What is required: What is needed is an exact copy of the data below, pictures excluded.

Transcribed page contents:
┌────────
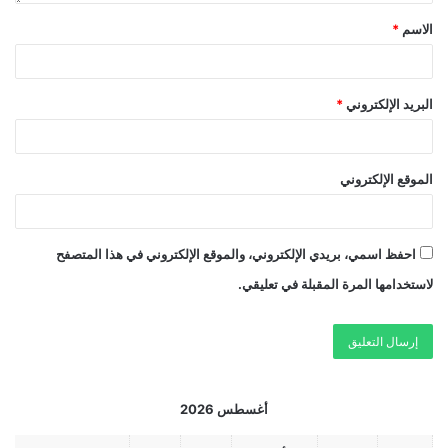
الاسم
*
البريد الإلكتروني
*
الموقع الإلكتروني
احفظ اسمي، بريدي الإلكتروني، والموقع الإلكتروني في هذا المتصفح
لاستخدامها المرة المقبلة في تعليقي.
أغسطس 2026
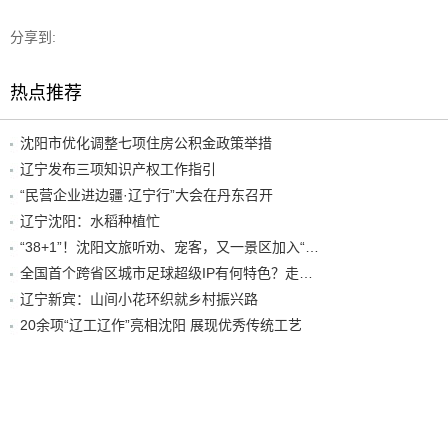
分享到:
热点推荐
沈阳市优化调整七项住房公积金政策举措
辽宁发布三项知识产权工作指引
“民营企业进边疆·辽宁行”大会在丹东召开
辽宁沈阳：水稻种植忙
“38+1”！沈阳文旅听劝、宠客，又一景区加入“东北超”优惠名单！
全国首个跨省区城市足球超级IP有何特色？走进沈阳现场去看看
辽宁新宾：山间小花环织就乡村振兴路
20余项“辽工辽作”亮相沈阳 展现优秀传统工艺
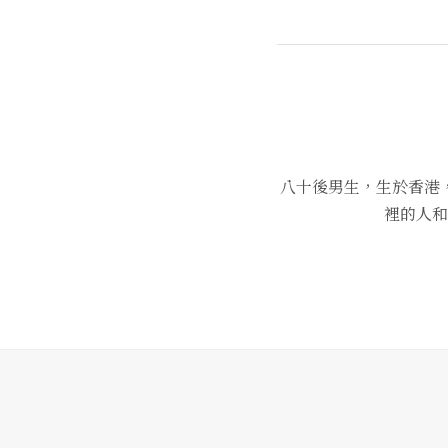
八十後男生，生於香港
裡的人和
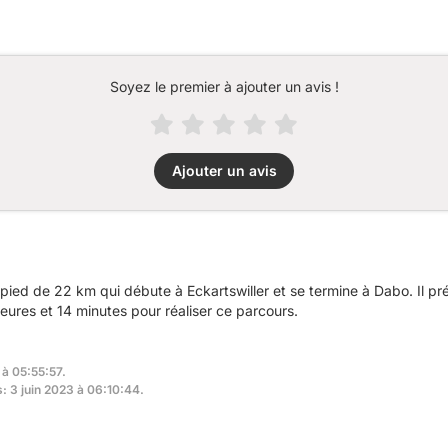
Soyez le premier à ajouter un avis !
Ajouter un avis
ied de 22 km qui débute à Eckartswiller et se termine à Dabo. Il p
ures et 14 minutes pour réaliser ce parcours.
 à 05:55:57.
s: 3 juin 2023 à 06:10:44.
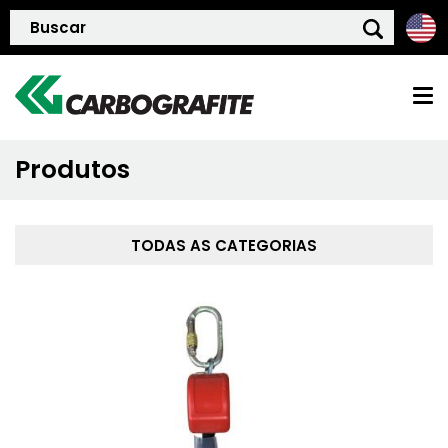
Produtos
HOME
QUEM SOMOS
TODAS AS CATEGORIAS
POLÍTICA DE QUALIDADE
PRODUTOS
BLOG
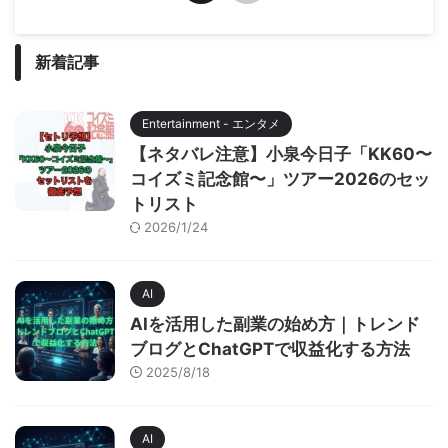
新着記事
Entertainment - エンタメ
【ネタバレ注意】小泉今日子「KK60〜
コイズミ記念館〜」ツアー2026のセッ
トリスト
2026/1/24
AI
AIを活用した副業の始め方｜トレンド
ブログとChatGPTで収益化する方法
2025/8/18
AI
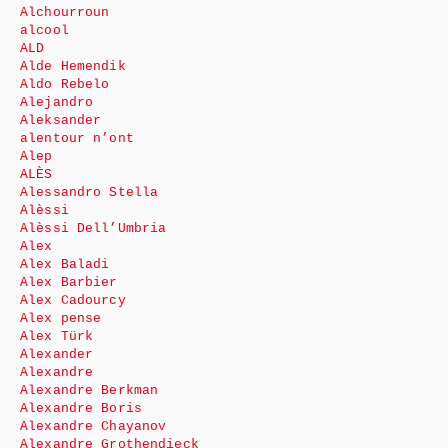
Alchourroun
alcool
ALD
Alde Hemendik
Aldo Rebelo
Alejandro
Aleksander
alentour n’ont
Alep
ALÈS
Alessandro Stella
Alèssi
Alèssi Dell’Umbria
Alex
Alex Baladi
Alex Barbier
Alex Cadourcy
Alex pense
Alex Türk
Alexander
Alexandre
Alexandre Berkman
Alexandre Boris
Alexandre Chayanov
Alexandre Grothendieck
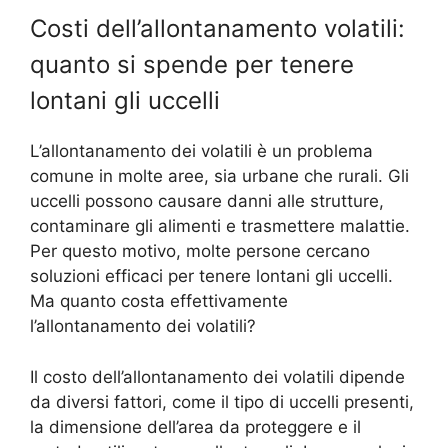
Costi dell’allontanamento volatili:
quanto si spende per tenere
lontani gli uccelli
L’allontanamento dei volatili è un problema
comune in molte aree, sia urbane che rurali. Gli
uccelli possono causare danni alle strutture,
contaminare gli alimenti e trasmettere malattie.
Per questo motivo, molte persone cercano
soluzioni efficaci per tenere lontani gli uccelli.
Ma quanto costa effettivamente
l’allontanamento dei volatili?
Il costo dell’allontanamento dei volatili dipende
da diversi fattori, come il tipo di uccelli presenti,
la dimensione dell’area da proteggere e il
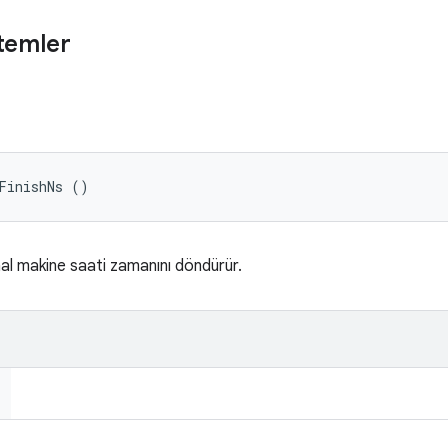
temler
FinishNs ()
al makine saati zamanını döndürür.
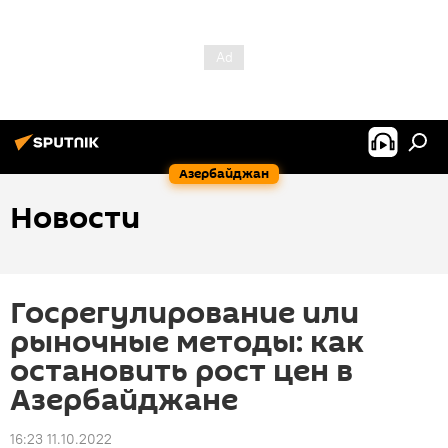
Азербайджан
Новости
Госрегулирование или
рыночные методы: как
остановить рост цен в
Азербайджане
16:23 11.10.2022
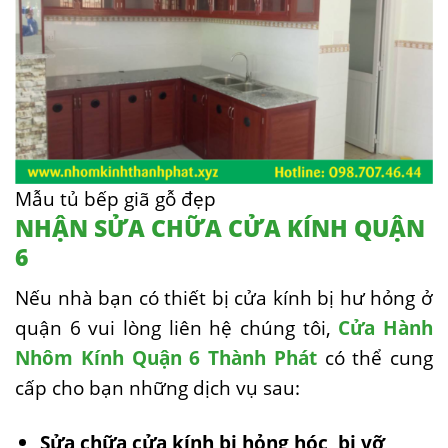
Mẫu tủ bếp giã gỗ đẹp
NHẬN SỬA CHỮA CỬA KÍNH QUẬN
6
Nếu nhà bạn có thiết bị cửa kính bị hư hỏng ở
quận 6 vui lòng liên hệ chúng tôi,
Cửa Hành
Nhôm Kính Quận 6 Thành Phát
có thể cung
cấp cho bạn những dịch vụ sau:
Sửa chữa cửa kính bị hỏng hóc
,
bị vỡ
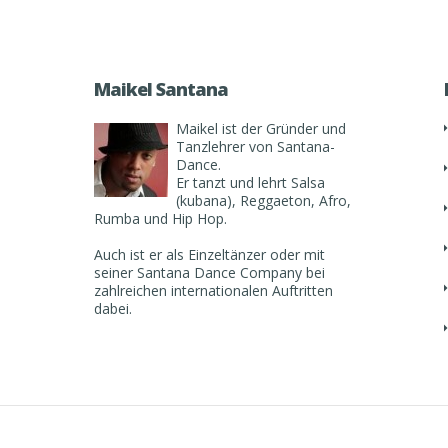
Maikel Santana
Maikel ist der Gründer und
Tanzlehrer von Santana-
Dance.
Er tanzt und lehrt Salsa
(kubana), Reggaeton, Afro,
Rumba und Hip Hop.
Auch ist er als Einzeltänzer oder mit
seiner Santana Dance Company bei
zahlreichen internationalen Auftritten
dabei.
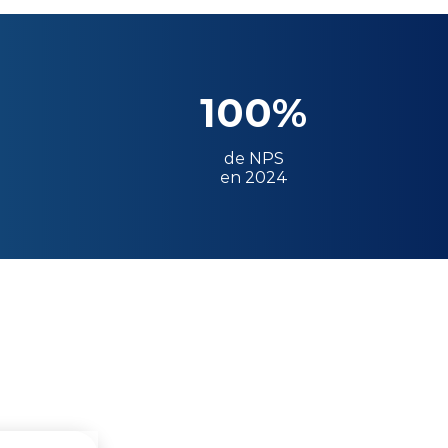
100%
de NPS
en 2024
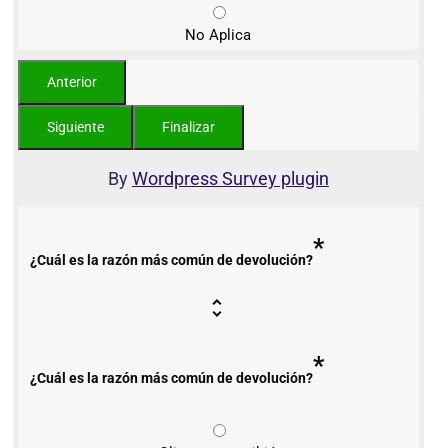
No Aplica
By
Wordpress Survey plugin
*
¿Cuál es la razón más común de devolución?
*
¿Cuál es la razón más común de devolución?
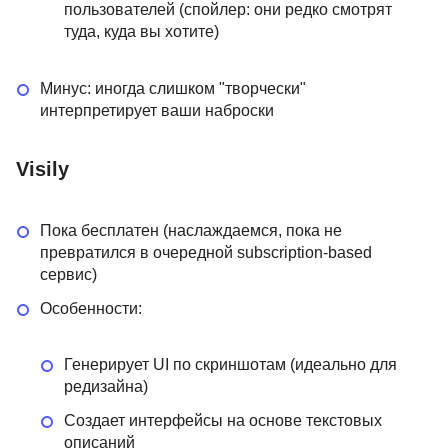
пользователей (спойлер: они редко смотрят
туда, куда вы хотите)
Минус: иногда слишком "творчески"
интерпретирует ваши наброски
Visily
Пока бесплатен (наслаждаемся, пока не
превратился в очередной subscription-based
сервис)
Особенности:
Генерирует UI по скриншотам (идеально для
редизайна)
Создает интерфейсы на основе текстовых
описаний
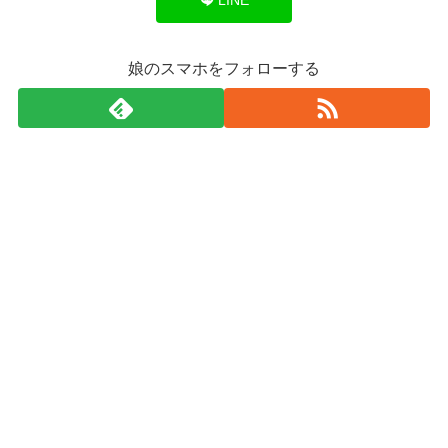
娘のスマホをフォローする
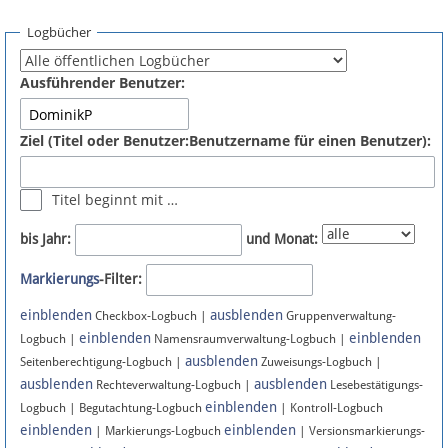
Spenden
Logbücher
Fördermitglied werden
Ausführender Benutzer:
Fehler melden
Ziel (Titel oder Benutzer:Benutzername für einen Benutzer):
Vernetzen
Titel beginnt mit …
Newsletter
bis Jahr:
und Monat:
Bluesky
Markierungs
-Filter:
einblenden
ausblenden
Facebook
Checkbox-Logbuch |
Gruppenverwaltung-
einblenden
einblenden
Logbuch |
Namensraumverwaltung-Logbuch |
ausblenden
Instagram
Seitenberechtigung-Logbuch |
Zuweisungs-Logbuch |
ausblenden
ausblenden
Rechteverwaltung-Logbuch |
Lesebestätigungs-
einblenden
Logbuch | Begutachtung-Logbuch
| Kontroll-Logbuch
einblenden
einblenden
| Markierungs-Logbuch
| Versionsmarkierungs-
Anmelden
└────────
Problem solution:
الاسم
*
البريد الإلكتروني
*
الموقع الإلكتروني
احفظ اسمي، بريدي الإلكتروني، والموقع الإلكتروني في هذا المتصفح
لاستخدامها المرة المقبلة في تعليقي.
أغسطس 2026
分享到:
热点推荐
沈阳市优化调整七项住房公积金政策举措
辽宁发布三项知识产权工作指引
“民营企业进边疆·辽宁行”大会在丹东召开
辽宁沈阳：水稻种植忙
“38+1”！沈阳文旅听劝、宠客，又一景区加入“东北超”优惠名单！
全国首个跨省区城市足球超级IP有何特色？走进沈阳现场去看看
辽宁新宾：山间小花环织就乡村振兴路
20余项“辽工辽作”亮相沈阳 展现优秀传统工艺
八十後男生，生於香港
裡的人和
Soyez le premier à ajouter un avis !
Ajouter un avis
ied de 22 km qui débute à Eckartswiller et se termine à Dabo. Il p
ures et 14 minutes pour réaliser ce parcours.
 à 05:55:57.
s: 3 juin 2023 à 06:10:44.
Produtos
HOME
QUEM SOMOS
TODAS AS CATEGORIAS
POLÍTICA DE QUALIDADE
PRODUTOS
BLOG
新着記事
Entertainment - エンタメ
【ネタバレ注意】小泉今日子「KK60〜
コイズミ記念館〜」ツアー2026のセッ
トリスト
2026/1/24
AI
AIを活用した副業の始め方｜トレンド
ブログとChatGPTで収益化する方法
2025/8/18
AI
Alchourroun
alcool
ALD
Alde Hemendik
Aldo Rebelo
Alejandro
Aleksander
alentour n’ont
Alep
ALÈS
Alessandro Stella
Alèssi
Alèssi Dell’Umbria
Alex
Alex Baladi
Alex Barbier
Alex Cadourcy
Alex pense
Alex Türk
Alexander
Alexandre
Alexandre Berkman
Alexandre Boris
Alexandre Chayanov
Alexandre Grothendieck
Costi dell’allontanamento volatili:
quanto si spende per tenere
lontani gli uccelli
L’allontanamento dei volatili è un problema
comune in molte aree, sia urbane che rurali. Gli
uccelli possono causare danni alle strutture,
contaminare gli alimenti e trasmettere malattie.
Per questo motivo, molte persone cercano
soluzioni efficaci per tenere lontani gli uccelli.
Ma quanto costa effettivamente
l’allontanamento dei volatili?
Il costo dell’allontanamento dei volatili dipende
da diversi fattori, come il tipo di uccelli presenti,
la dimensione dell’area da proteggere e il
temler
FinishNs ()
al makine saati zamanını döndürür.
Азербайджан
Новости
Госрегулирование или
рыночные методы: как
остановить рост цен в
Азербайджане
16:23 11.10.2022
Mẫu tủ bếp giã gỗ đẹp
NHẬN SỬA CHỮA CỬA KÍNH QUẬN
6
Nếu nhà bạn có thiết bị cửa kính bị hư hỏng ở
quận 6 vui lòng liên hệ chúng tôi,
Cửa Hành
Nhôm Kính Quận 6 Thành Phát
có thể cung
cấp cho bạn những dịch vụ sau:
Sửa chữa cửa kính bị hỏng hóc
,
bị vỡ
Maikel Santana
Maikel ist der Gründer und
Tanzlehrer von Santana-
Dance.
Er tanzt und lehrt Salsa
(kubana), Reggaeton, Afro,
Rumba und Hip Hop.
Auch ist er als Einzeltänzer oder mit
seiner Santana Dance Company bei
zahlreichen internationalen Auftritten
dabei.
100%
de NPS
en 2024
No Aplica
By
Wordpress Survey plugin
*
¿Cuál es la razón más común de devolución?
*
¿Cuál es la razón más común de devolución?
пользователей (спойлер: они редко смотрят
туда, куда вы хотите)
Минус: иногда слишком "творчески"
интерпретирует ваши наброски
Visily
Пока бесплатен (наслаждаемся, пока не
превратился в очередной subscription-based
сервис)
Особенности:
Генерирует UI по скриншотам (идеально для
редизайна)
Создает интерфейсы на основе текстовых
описаний
娘のスマホをフォローする
Spenden
Logbücher
Fördermitglied werden
Ausführender Benutzer:
Fehler melden
Ziel (Titel oder Benutzer:Benutzername für einen Benutzer):
Vernetzen
Titel beginnt mit …
Newsletter
bis Jahr:
und Monat:
Bluesky
Markierungs
-Filter:
einblenden
ausblenden
Facebook
Checkbox-Logbuch |
Gruppenverwaltung-
einblenden
einblenden
Logbuch |
Namensraumverwaltung-Logbuch |
ausblenden
Instagram
Seitenberechtigung-Logbuch |
Zuweisungs-Logbuch |
ausblenden
ausblenden
Rechteverwaltung-Logbuch |
Lesebestätigungs-
einblenden
Logbuch | Begutachtung-Logbuch
| Kontroll-Logbuch
einblenden
einblenden
| Markierungs-Logbuch
| Versionsmarkierungs-
Anmelden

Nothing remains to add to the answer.